The impact of the SnO₂ thin film thickness on the sensor response was first studied by exposing the SnO₂ thin film sensors to 10, 50 and 100 ppm triethylamine (TEA) at 200 °C. As shown in Fig. 2a–c, except for the sensor based on a 4 nm thick SnO₂ thin film, the other sensors based on 9, 13, and 18 nm thick SnO₂ thin films exhibit fast response and recovery dynamics. At all the measured TEA concentrations, the SnO₂ thin film with a thickness of 9 nm exhibits the highest response (cf.Fig. 2d) and the 4 nm thick film shows negligible response. This result has been beyond our expectation. To answer why the sensor based on the 4 nm thick SnO₂ thin film is not sensitive, we studied the surface microstructure and the electrical properties of the thin films. First, we characterized the RMS roughness of these films by AFM. A thin film with a much larger surface roughness might have a larger surface area to absorb more surface oxygen species (Fig. S5, ESI†), and thus might show a higher response. As displayed in Fig. 3, the AFM results reveal that these thin films have comparable RMS roughnesses in the range of 366–538 pm, which are also comparable to our previous report.²⁰ This result indicates that the surface roughnesses of these films do not exhibit much differences. Therefore, we can conclude that the highly different sensor responses in Fig. 2d are not attributable to the surface roughnesses of the thin films.

Fig. 2 Dynamic transients of SnO₂ thin films with different thicknesses (4, 9, 13, and 18 nm) on exposure to different concentrations of triethylamine at a temperature of 200 °C: (a) 10 ppm, (b) 50 ppm and (c) 100 ppm, and (d) comparison of the sensor responses.

Fig. 3 3D surface structures tested by AFM of (a) a SiO₂/Si wafer and SnO₂ thin films with different thicknesses of (b) 4 nm, (c) 9 nm, (d) 13 nm, and (e) 18 nm, and (f) the surface roughnesses of the thin films obtained for different ALD cycles.

Moreover, we conducted Hall experiments to measure the electrical properties of the thin films. It turned out that the 4 nm thick film has a rather low carrier concentration (2.17 × 10¹⁴ cm⁻³), which is two orders of magnitude lower than that (9.22 × 10¹⁶ cm⁻³) of the 9 nm thick film. Considering that the sensor resistances based on the 4 nm (3.4 MΩ) and 9 nm (2.2 MΩ) thick films are not highly different, the low response of the 4 nm thick film in Fig. 2d can be ascribed to its very low carrier concentration. Based on the tested carrier concentration, the Debye length (L_D) of the SnO₂ thin film is calculated to be 14.5 nm (detailed calculation is provided in the ESI†). Compared to a SnO₂ thick film with a L_D of 3.6 nm,³³ our thin film has a much larger L_D value (14.5 nm), which is due to the lower carrier concentration compared with that (2.14 × 10¹⁸ cm⁻³) of the thick film. Therefore, our SnO₂ ALD thin films with thicknesses below 14.5 nm can be completely depleted of electrons due to the EDL built by surface adsorbed oxygen species, which will result in the largest variation in film resistance when exposed to an analyte, and hence in an improved sensor response.^20,30 On the other hand, the modulation of the resistance is very small for the 4 nm thick film due to its significantly lower carrier concentration. A smaller change in the resistance is also expected for the 18 nm thick film, because its thickness is larger than the calculated Debye length, leading to only a partial electron depletion of the crystallites when exposed to oxygen.
++++++++
PROBLEMS TO WORK ON:
1. According to the SnO₂ sensor passage, what Debye length was calculated for the SnO₂ thin film?
2. From the SnO₂ sensor passage, write out the part that begins at the words "Fig. 2 Dynamic" and stops after "the sensor responses.", substituting "TEA" for "triethylamine".

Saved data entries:
++++++++
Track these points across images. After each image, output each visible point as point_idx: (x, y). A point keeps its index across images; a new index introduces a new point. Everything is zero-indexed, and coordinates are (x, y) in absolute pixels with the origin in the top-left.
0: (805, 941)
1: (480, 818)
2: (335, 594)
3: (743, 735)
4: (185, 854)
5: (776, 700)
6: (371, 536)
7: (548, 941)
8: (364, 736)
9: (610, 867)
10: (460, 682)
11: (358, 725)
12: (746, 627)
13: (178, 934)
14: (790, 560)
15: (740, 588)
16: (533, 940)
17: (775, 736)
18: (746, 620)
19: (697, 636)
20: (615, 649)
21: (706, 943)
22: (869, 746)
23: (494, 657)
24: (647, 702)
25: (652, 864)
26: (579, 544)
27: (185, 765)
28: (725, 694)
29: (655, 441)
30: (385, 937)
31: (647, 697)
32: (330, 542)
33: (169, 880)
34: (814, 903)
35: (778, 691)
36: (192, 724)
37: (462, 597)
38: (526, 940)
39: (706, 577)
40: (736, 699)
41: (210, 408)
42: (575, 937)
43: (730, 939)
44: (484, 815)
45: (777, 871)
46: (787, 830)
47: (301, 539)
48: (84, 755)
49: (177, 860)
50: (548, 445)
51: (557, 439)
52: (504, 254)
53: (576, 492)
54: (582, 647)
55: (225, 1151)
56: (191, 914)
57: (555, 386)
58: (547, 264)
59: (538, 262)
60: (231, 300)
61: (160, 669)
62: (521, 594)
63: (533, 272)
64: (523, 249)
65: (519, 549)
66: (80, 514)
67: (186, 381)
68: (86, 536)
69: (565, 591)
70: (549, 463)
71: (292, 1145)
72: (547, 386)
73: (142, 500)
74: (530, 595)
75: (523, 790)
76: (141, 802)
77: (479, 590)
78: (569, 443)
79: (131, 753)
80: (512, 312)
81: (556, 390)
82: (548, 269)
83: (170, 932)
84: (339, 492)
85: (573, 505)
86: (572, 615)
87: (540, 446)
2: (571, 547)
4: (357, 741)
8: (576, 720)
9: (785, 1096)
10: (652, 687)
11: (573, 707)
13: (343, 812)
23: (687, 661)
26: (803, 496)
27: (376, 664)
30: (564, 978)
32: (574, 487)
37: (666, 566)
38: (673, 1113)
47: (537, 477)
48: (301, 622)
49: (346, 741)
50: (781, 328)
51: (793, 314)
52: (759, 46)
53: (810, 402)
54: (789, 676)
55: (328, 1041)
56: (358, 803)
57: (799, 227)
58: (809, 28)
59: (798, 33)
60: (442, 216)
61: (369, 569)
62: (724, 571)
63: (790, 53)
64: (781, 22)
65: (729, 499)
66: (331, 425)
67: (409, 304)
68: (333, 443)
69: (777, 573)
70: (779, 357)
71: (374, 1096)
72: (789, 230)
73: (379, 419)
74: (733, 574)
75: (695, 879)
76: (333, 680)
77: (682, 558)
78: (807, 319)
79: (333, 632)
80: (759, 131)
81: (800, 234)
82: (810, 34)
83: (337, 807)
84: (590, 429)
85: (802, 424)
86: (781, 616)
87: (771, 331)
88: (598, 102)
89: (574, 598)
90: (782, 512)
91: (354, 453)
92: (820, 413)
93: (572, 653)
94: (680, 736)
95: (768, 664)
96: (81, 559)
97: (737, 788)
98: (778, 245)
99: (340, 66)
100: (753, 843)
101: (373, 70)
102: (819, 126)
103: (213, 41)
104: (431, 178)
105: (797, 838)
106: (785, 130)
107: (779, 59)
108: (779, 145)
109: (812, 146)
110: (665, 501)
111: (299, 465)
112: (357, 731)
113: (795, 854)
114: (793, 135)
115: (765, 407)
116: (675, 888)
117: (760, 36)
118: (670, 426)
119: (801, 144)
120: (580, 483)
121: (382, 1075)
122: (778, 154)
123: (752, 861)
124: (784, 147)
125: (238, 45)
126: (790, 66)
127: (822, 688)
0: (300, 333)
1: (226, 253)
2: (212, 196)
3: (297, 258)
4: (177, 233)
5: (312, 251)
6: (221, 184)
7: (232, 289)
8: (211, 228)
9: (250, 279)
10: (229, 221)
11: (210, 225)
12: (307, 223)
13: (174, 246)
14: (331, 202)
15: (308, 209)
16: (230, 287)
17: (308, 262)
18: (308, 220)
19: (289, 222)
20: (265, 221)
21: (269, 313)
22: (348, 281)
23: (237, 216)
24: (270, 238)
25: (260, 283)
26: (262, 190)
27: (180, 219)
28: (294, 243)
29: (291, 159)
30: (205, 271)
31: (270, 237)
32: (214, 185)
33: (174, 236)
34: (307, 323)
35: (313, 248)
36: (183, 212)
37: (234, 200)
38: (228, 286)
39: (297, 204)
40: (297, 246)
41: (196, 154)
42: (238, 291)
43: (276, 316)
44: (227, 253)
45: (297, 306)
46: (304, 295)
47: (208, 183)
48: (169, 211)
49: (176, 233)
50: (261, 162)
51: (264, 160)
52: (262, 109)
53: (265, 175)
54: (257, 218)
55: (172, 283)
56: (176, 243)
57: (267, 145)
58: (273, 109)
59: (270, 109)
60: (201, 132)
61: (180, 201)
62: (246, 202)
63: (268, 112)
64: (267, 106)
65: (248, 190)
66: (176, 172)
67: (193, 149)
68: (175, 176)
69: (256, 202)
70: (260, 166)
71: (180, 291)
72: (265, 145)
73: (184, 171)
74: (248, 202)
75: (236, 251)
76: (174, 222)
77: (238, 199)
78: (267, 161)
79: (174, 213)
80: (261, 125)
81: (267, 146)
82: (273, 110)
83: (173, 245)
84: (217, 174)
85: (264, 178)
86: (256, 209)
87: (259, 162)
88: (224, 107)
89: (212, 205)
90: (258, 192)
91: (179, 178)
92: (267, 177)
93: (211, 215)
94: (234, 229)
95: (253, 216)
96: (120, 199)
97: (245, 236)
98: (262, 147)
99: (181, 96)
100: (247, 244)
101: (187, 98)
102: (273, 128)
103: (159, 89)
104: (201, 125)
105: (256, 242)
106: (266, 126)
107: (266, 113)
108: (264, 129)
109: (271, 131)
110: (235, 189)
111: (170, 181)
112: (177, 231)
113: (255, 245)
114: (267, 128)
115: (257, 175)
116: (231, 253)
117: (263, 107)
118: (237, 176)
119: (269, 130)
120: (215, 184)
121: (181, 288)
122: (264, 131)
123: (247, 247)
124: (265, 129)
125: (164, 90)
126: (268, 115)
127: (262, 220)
++++++++
RESPONSES IN ORDER:
1. 14.5 nm

2.
Fig. 2 Dynamic transients of SnO₂ thin films with different thicknesses (4, 9, 13, and 18 nm) on exposure to different concentrations of TEA at a temperature of 200 °C: (a) 10 ppm, (b) 50 ppm and (c) 100 ppm, and (d) comparison of the sensor responses.